Review: New twist on a twisted story
'Curse of Cain' is clever -- and contrived
By David R. Osier
CNN
(CNN) -- It is April 1865. Lee has surrendered to Grant at Appomattox. The Confederate government has fled Richmond. The Civil War is all but over, and all of Washington seems to have gone crazy in celebration. Even President Lincoln is in a jolly mood, attending the theater with his wife.
Then comes the moment that probably altered the course of American history: John Wilkes Booth, a well-known stage actor and Confederate sympathizer, fatally shoots Lincoln as he watches the play "Our American Cousin" from his box at Ford's Theater.
Or did he? That is the question J. Mark Powell and L.D. Meagher want you to consider in "The Curse of Cain." The title comes from a reference in Booth's diary.
Although it was clear within hours that Lincoln's killing was part of a conspiracy led by Booth, myriad theories abound even after 140 years, and the authors seem to have mined most of them.
For example: Was Booth's cabal part of an even larger conspiracy? Was the Confederate government behind it? Was it aided by Secretary of War Edwin Stanton? Was Vice President Andrew Johnson involved? What secrets did Booth reveal in the missing pages of his diary?
This is no alternative history, however. Booth still dies, shot by a soldier in a tobacco barn near Port Royal, Virginia, on April 26, 1865, 12 days after the assassination. Secretary of State William Seward still survives a stabbing. The person who was supposed to murder Johnson still does not even try.
The authors, who are writers for CNN Headline News, do not seek to change history; they just want to use it as a canvas to add a new twist.
Their story is a page-turner that's hard to put down, so much so that you almost forget the plot points that are beyond implausibility.
In other words, it's a kind of John Grisham meets the Civil War tale, a beach book ready-made for the movies.
Cardboard characters
The story's beginnings seem credible. In February 1865, as Grant's troops approach Richmond, Confederate military policeman Jack Tanner learns that a renegade rebel congressman has hired Basil Tarleton, a cold-blooded professional killer, to murder Abraham Lincoln.
President Jefferson Davis, afraid that such an act would undermine the Confederacy's cause for independence, orders Tanner to track down Tarleton to Washington and stop him any way he can.
From there, the story consists of Tanner chasing Tarleton, with the killer always one step ahead, committing dastardly deeds along the way.

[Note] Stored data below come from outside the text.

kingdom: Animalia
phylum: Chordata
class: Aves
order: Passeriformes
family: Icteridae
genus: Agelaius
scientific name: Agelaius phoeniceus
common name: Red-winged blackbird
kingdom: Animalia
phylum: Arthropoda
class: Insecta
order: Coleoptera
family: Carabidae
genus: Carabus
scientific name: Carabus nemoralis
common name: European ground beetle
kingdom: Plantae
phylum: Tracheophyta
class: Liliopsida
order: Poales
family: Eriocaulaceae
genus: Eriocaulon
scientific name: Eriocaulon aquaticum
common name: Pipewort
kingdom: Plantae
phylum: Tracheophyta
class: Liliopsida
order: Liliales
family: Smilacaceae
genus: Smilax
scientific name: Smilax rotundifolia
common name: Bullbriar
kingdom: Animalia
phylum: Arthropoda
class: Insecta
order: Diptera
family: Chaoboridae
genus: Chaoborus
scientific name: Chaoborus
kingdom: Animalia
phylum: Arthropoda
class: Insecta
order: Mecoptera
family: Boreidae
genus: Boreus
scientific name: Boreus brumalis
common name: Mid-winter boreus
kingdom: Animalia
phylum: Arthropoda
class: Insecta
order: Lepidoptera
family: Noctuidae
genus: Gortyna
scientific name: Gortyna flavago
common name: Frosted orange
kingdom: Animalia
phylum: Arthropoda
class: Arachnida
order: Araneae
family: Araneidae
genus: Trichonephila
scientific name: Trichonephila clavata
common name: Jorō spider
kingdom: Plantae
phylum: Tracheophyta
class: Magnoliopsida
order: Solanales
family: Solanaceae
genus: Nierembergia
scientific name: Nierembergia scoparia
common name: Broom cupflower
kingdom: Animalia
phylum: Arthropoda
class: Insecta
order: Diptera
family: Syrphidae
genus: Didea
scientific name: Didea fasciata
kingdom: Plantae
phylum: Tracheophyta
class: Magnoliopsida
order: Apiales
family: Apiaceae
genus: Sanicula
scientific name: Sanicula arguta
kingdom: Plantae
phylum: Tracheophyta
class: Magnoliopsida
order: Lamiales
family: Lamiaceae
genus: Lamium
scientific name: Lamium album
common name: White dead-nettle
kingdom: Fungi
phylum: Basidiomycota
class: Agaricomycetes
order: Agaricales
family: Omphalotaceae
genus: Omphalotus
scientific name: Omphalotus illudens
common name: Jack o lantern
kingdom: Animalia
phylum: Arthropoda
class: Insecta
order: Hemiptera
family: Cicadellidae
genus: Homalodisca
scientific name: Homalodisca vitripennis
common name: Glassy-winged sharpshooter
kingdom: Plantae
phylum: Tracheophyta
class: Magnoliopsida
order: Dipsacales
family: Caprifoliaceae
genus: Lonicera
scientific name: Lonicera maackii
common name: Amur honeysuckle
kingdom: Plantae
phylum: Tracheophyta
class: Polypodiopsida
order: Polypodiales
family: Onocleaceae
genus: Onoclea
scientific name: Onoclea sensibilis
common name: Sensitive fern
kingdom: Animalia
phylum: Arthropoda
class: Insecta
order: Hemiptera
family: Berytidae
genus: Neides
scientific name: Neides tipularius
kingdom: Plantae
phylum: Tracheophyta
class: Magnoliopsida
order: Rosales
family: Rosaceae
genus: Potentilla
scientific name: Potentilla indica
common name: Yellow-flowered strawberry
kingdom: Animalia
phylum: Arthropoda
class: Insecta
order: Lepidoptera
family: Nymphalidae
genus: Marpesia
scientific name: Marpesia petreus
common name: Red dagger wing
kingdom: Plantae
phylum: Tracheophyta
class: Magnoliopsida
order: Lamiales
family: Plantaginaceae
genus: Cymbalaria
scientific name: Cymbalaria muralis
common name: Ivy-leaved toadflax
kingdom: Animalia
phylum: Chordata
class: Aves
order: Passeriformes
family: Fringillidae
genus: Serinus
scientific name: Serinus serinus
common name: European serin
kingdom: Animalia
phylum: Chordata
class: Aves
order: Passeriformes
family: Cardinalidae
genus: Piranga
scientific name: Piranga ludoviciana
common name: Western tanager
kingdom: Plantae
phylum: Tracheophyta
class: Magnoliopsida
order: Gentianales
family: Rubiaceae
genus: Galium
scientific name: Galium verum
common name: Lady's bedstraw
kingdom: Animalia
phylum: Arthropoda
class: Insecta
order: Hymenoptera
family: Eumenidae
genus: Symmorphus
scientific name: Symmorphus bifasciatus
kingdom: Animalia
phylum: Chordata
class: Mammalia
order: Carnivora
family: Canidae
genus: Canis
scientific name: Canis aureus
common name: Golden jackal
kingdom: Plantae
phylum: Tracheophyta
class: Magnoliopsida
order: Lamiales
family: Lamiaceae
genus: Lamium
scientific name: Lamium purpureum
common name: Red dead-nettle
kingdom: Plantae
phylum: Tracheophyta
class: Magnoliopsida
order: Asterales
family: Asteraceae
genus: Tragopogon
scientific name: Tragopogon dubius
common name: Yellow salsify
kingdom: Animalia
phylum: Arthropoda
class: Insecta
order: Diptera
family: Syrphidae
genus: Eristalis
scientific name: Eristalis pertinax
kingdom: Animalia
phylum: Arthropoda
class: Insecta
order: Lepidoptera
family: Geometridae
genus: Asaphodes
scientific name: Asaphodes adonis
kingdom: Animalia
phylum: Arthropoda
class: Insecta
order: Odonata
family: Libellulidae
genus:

So far so good. It's when they reach Washington that the contrivances become obvious.
First, we are asked to believe that the elegant and well-spoken Tarleton quite by happenstance meets Booth at a society party and falls in with him and his conspirators.
Then, the undercover Confederate intelligence agent Tanner seeks for assistance turns out to be a woman, Kate St. Claire, who moves easily in the city's social circles, so much so that she actually bumps into Tarleton and Booth together.
On top of that, we see that Kate and Tanner are meant for each other almost the moment they meet. But then what would a good thriller be without a juicy love affair?
The authors do keep us on edge by alternating the scenes from character to character, adding some misdirection occasionally. We really don't know what's going happen until it happens. Will Booth kill Lincoln, or will Tarleton get to him before Booth does? Will Kate and Tanner stop them both?
And they have done their homework on wartime Washington, referring for example to the new Capitol dome and the fetid, polluted Washington Canal.
Their dialogue, however, seems all too modern, and their characters are equivalent to what you would find in a Grisham novel -- which is to say not much is there to invest in emotionally.